After moving to New York City, she became a model with the Harry Conover agency. In 1940 the Ashcan School artist, John Sloan painted four portraits of her; "Lady From Louisville", "Blue Eyed Girl" and "Miss Jones" are all in the collection of the Delaware Art Museum, "Dramatics" also known as "Portrait of a Lady in Red", was sold at auction in 1984 and is in a private collection. As an actress in the 1940s and 1950s, Martha Jones made her Broadway debut with Alfred Lunt and Lynn Fontanne in The Pirate in 1942, and was Miss Fontanne's protege. She appeared in Blithe Spirit (play), Arsenic and Old Lace, The Heiress, The Respectful Prostitute, and other plays, both on Broadway and on tour in the United States and Canada. In July 1943, she married actor Robert Emhardt, with whom she debuted in The Pirate, then appeared in Harriet with on Broadway.

==Career as a writer==

After her first marriage ended, she remarried in November 1952 to Ralph Rofheart, an art director and advertising executive, by whom she had one child Evan, in 1957. Soon after her son was born, she chose to be a full-time mother, and she stopped pursuing acting. In the late 1960s she began working as a freelance advertising copywriter. In the early 1970s, Rofheart wrote a novel of Henry V of England, Fortune Made His Sword, which was purchased, by William Targ, then the Editor-In-Chief of G. P. Putnam's Sons. It was optioned as a Book of the Month Club selection for March 1972, published in the UK as Cry God For Harry, London : Talmy, [1972]. Critic Granville Hicks, reviewing Fortune Made His Sword in The New York Times Book Review, wrote that Rofheart "deftly avoids the dangers" of writing about a subject that's "Shakespeare territory". Gilbert Highet, writing in the Book of the Month Club News for February 1971, had this to say: "Martha Rofheart has used her historical knowledge and her creative imagination to give us a splendid full scale portrait of a mighty man".

==Published work==

After Fortune Made His Sword, Rofheart wrote five novels, Glendower Country, New York, Putnam [1973], in the UK published as Cry God for Glendower, London : Talmy Franklin, [1973], My Name Is Sappho, New York : Putnam, [1974], Burning Sappho in the UK, London : Talmy Franklin, [1975], a fictionalized theatrical family saga entitled The Savage Brood, New York : Putnam, [1974],The Alexandrian, New York : Crowell, [1976] a novel of Cleopatra and Lionheart!: A Novel of Richard I, King of England, New York : Simon and Schuster, [1981].

Several of Rofheart's novels were translated into German, Dutch, Spanish, Italian and Serbian.
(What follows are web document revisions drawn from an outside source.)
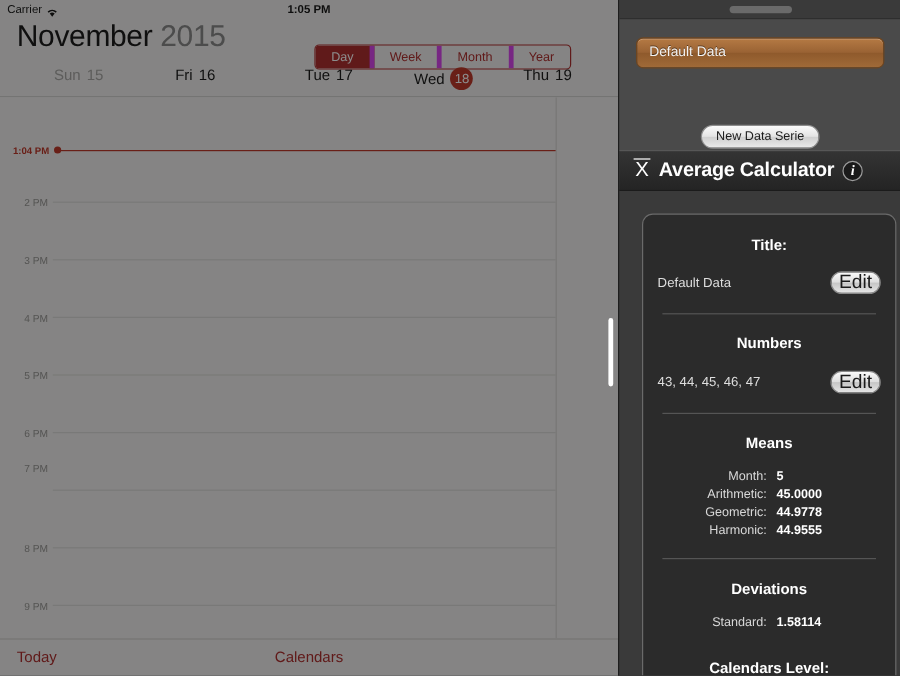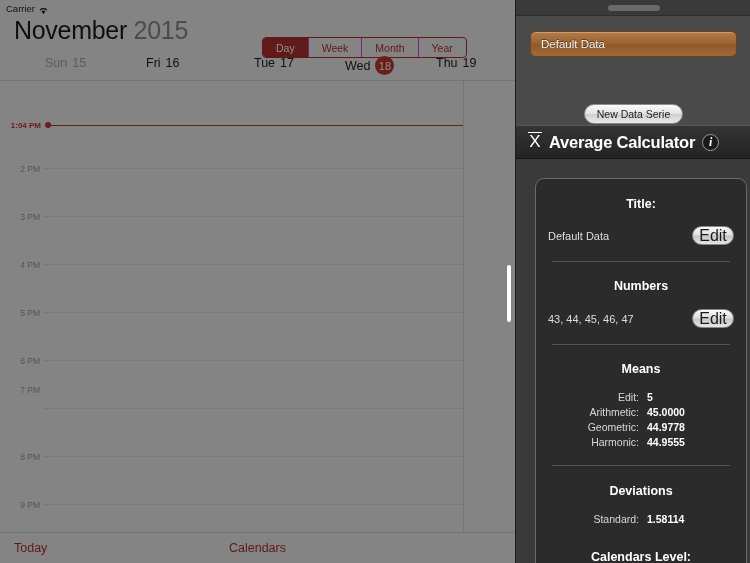--- a/index.html
+++ b/index.html
@@ -255,6 +255,7 @@
           </svg>
         </span>
       </div>
+      <div class="sb-center">1:05 PM</div>
     </div>
 
     <div class="month-row">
In May 2013, The Alexandrian was translated and published in Italy by Castelvecchi. Based upon her, "outstanding contribution to Modern fiction", with the publication of Glendower Country, Rofheart was elected on November 21, 1974, A DAUGHTER of MARK TWAIN, by Cyril Clemens and the Mark Twain Journal.

Fortune Made His Sword, Glendower Country, Lionheart and The Alexandrian were reissued as Kindle Books in 2015 by Endeavour Press, a UK eBook publisher. Two of Rofheart's short stories have been published in Kindle format: "An Evening With Lynn Fontanne", is based Martha's last visit with a very old Lynn Fontanne, and the second story, "The Peppermints", is based upon the author's recollections of her childhood in Louisville.

She died June 19, 1990, in New York City.